La chargée de cours à l’École de travail social de l’UdeM Jacinthe Rivard coordonne la recherche et anime le comité de reconnaissance formé par les cochercheuses. Ce groupe est composé de femmes âgées d’en moyenne 50 ans qui vivent ou ont vécu en situation d’itinérance. Des 20 participantes présentes au départ, douze sont toujours impliquées dans le projet.
L’objectif est de rendre visible l’itinérance au féminin. « L’itinérance telle qu’elle est décrite correspond davantage à une itinérance masculine », expose Mme Rivard. Le travail effectué permet de dresser un portrait de la situation. « Les femmes décrivent les services qu’elles ont reçus et expriment ce qu’elles auraient voulu recevoir, ajoute la chargée de cours. Grâce à ça, on peut imaginer des alternatives pour aider les organismes à s’adapter aux réels besoins des femmes. »
À travers la province
Ce projet de recherche n’est pas exclusif à Montréal. Des entrevues ont été menées en Estrie, en Montérégie, en Mauricie, en Outaouais, à Québec, en Abitibi-Témiscamingue et sur la Côte-Nord. Le comité de reconnaissance est toutefois spécifique à Montréal.

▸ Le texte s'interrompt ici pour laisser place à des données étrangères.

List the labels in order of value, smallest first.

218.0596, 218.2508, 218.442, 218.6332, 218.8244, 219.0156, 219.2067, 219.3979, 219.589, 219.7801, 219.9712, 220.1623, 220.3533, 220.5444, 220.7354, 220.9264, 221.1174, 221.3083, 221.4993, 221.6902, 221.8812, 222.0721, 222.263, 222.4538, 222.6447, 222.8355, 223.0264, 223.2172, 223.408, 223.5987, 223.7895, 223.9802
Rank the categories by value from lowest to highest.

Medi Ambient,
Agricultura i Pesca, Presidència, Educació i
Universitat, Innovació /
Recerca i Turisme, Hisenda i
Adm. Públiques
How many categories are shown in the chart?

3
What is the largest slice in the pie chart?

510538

« Nous avons abordé dix thèmes avec les femmes tout au long de nos rencontres, explique l’étudiante à la maîtrise en sociologie à l’UQAM Julie Deslandes. Elles ont discuté sur leur vécu dans la rue, en hébergement, sur les relations interpersonnelles, le travail, etc. Il y avait des thèmes auxquels nous n’avions pas forcément pensé et qu’elles nous ont amenés. » Leurs réflexions ont permis d’adapter les questions d’entrevues destinés aux autres régions, en y ajoutant les thèmes identifiés par les cochercheuses.
Le courage des femmes
L’étudiante à la maîtrise en travail social à l’UdeM Marilou Vinet-Saint-Pierre souligne quant à elle le courage des participantes. « Ce n’est pas facile de se dévoiler et de fouiller dans son passé, mais elles le font car elles jugent que c’est nécessaire, dit-elle. Ces femmes ont une réelle volonté d’agir pour créer un changement social. »

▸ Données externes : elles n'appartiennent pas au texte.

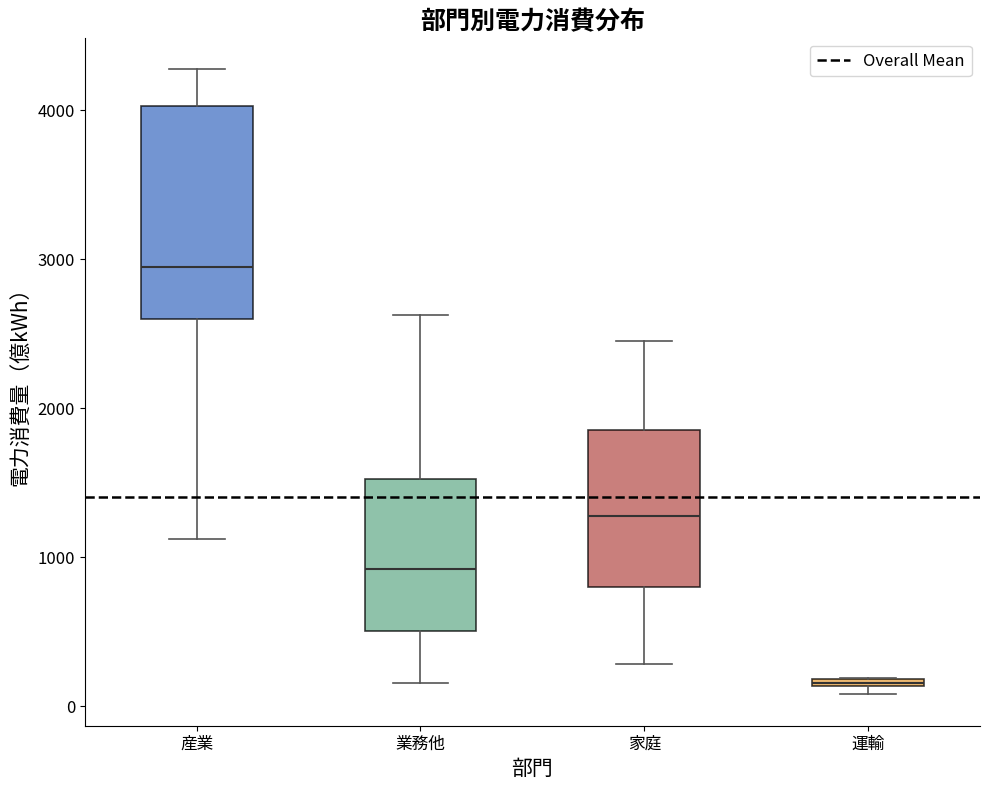

Which box has the highest median line?

産業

Pour l’étudiante, l’expérience est bénéfique pour les cochercheuses. « C’est une valorisation importante pour elles, explique-t-elle. En étant dans ce processus, elles acceptent ce qu’elles ont vécu, et deviennent encore plus fortes qu’elles ne le sont déjà. Elles veulent devenir une forme de soutien pour les femmes qui vivent les mêmes difficultés. »

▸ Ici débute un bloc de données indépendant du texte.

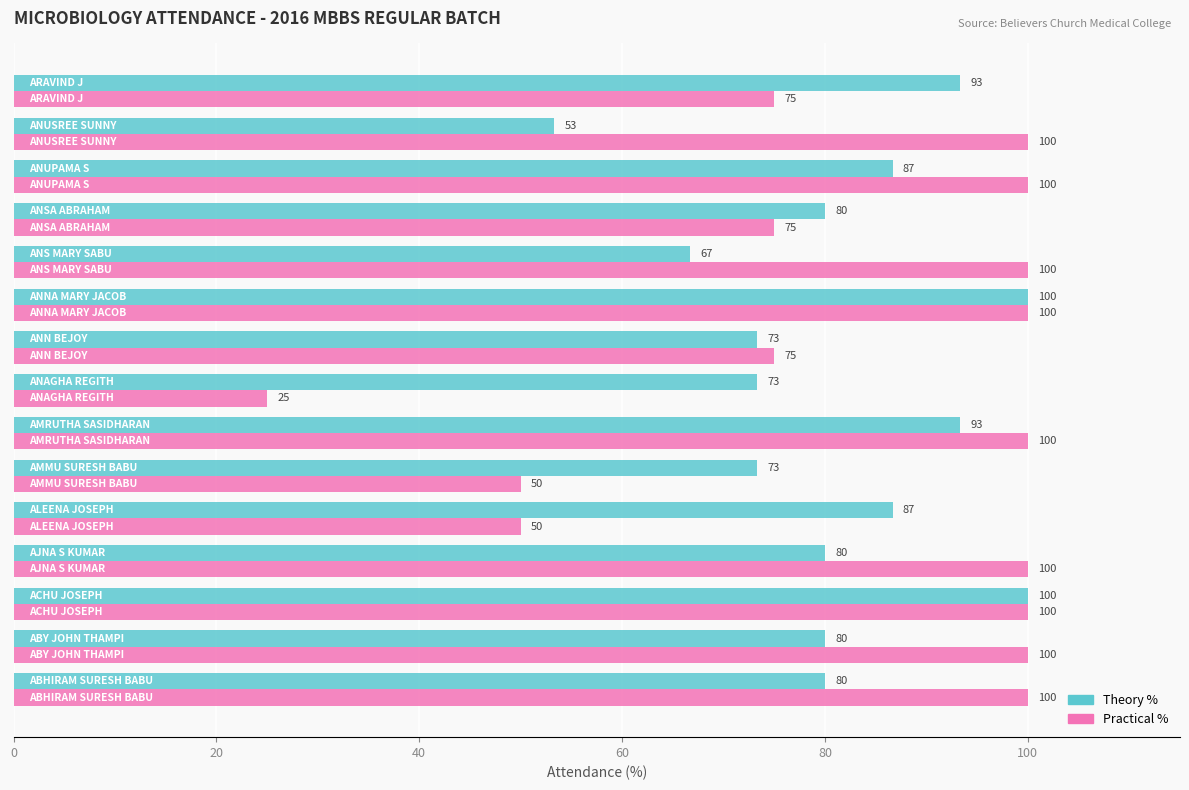

Which series has the largest total across all categories?

Practical %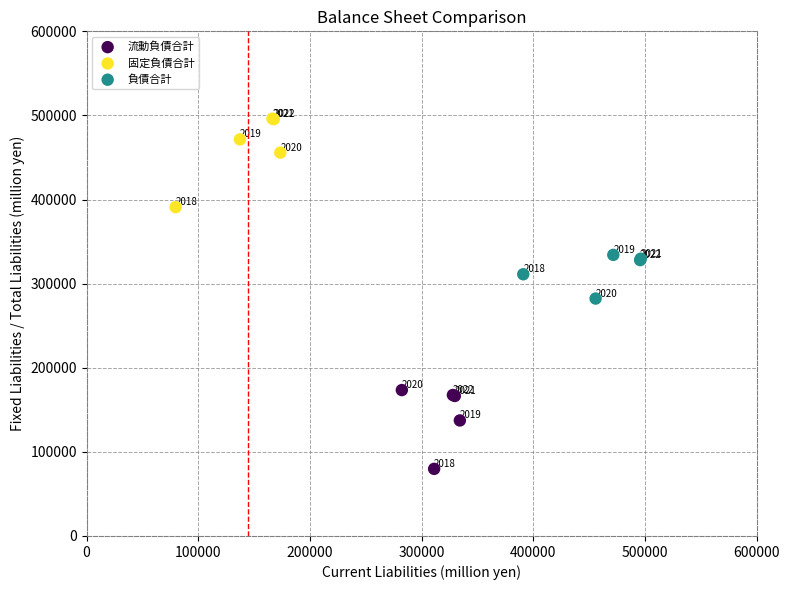

Which series has the widest spread of Y values?

固定負債合計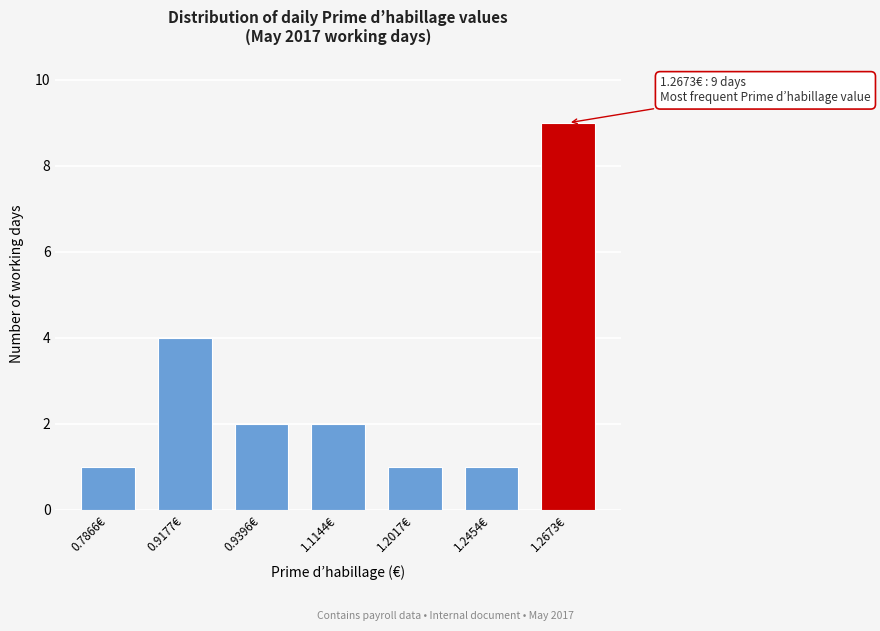

Reading left to right, what are all the values shown in this chart?

1	4	2	2	1	1	9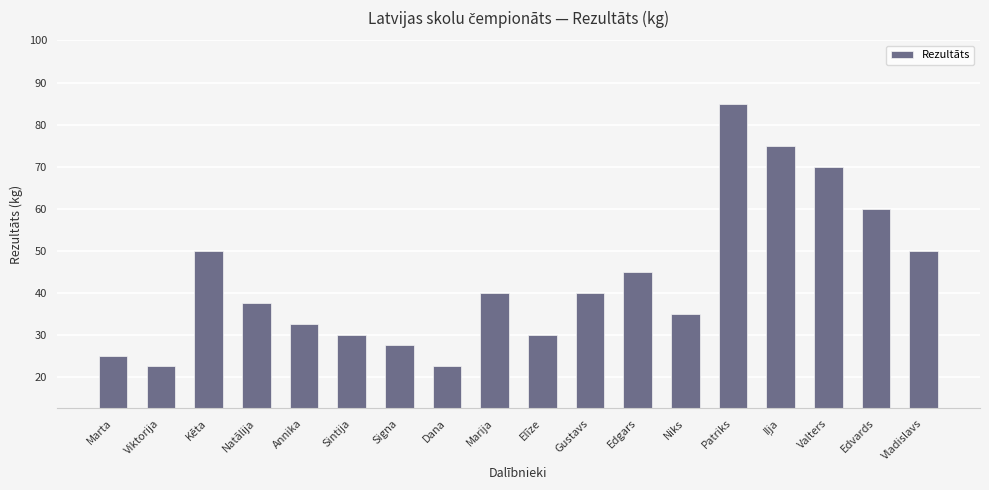

True or false: the data shows 35.0 at Niks.

True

Lysette fait partie des cochercheuses liées au projet. « C’est comme l’endroit où je peux dénoncer des choses qui me sont arrivées : les agissements de la police, le manque d’argent, les violences faites aux femmes, énumère-t-elle. Je me sens mieux quand je sors [de la rencontre] car j’ai sorti tout le “méchant”. Ça me fait un bien énorme de savoir qu’on travaille pour les femmes itinérantes. »
Le colloque du mois de décembre permettra de transmettre les résultats non seulement de l’étude, mais également du processus vécu par ces femmes qui ont accepté d’être cochercheuses. « Nous allons parler au nom des femmes qui n’ont pas droit à la parole, les femmes dans la rue, dans les maisons d’hébergement, précise Lysette. C’est une grande chance qu’on a, une grande opportunité. »
Les participantes souhaitent poursuivre leurs rencontres au-delà de la recherche, qui se terminera en 2018. L’une d’entre elles a d’ailleurs proposé la création du groupe Femmes itinérantes anonymes, qui viserait à assurer la pérennité du projet.